Description of the task: The lines below, from the one holding "Zijo & Sin d.o.o." through the final line, are to be copied exactly, with no other lines and no pictures.

Material for the task:
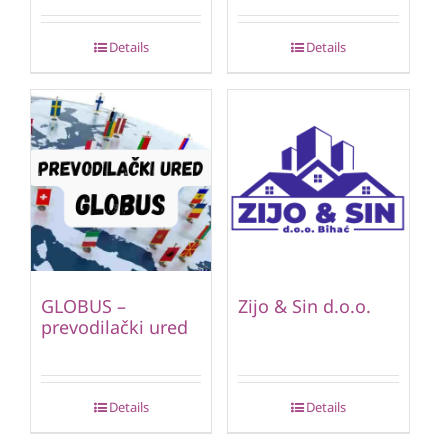
Details
Details
GLOBUS –
Zijo & Sin d.o.o.
prevodilački ured
Details
Details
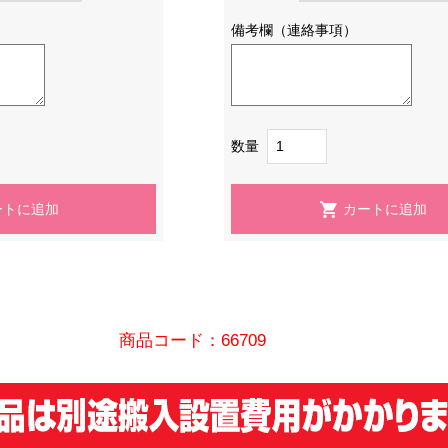
備考欄（連絡事項）
数量
商品コード：66709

The answer:
Zijo & Sin d.o.o.
prevodilački ured
Details
Details
備考欄（連絡事項）
数量
商品コード：66709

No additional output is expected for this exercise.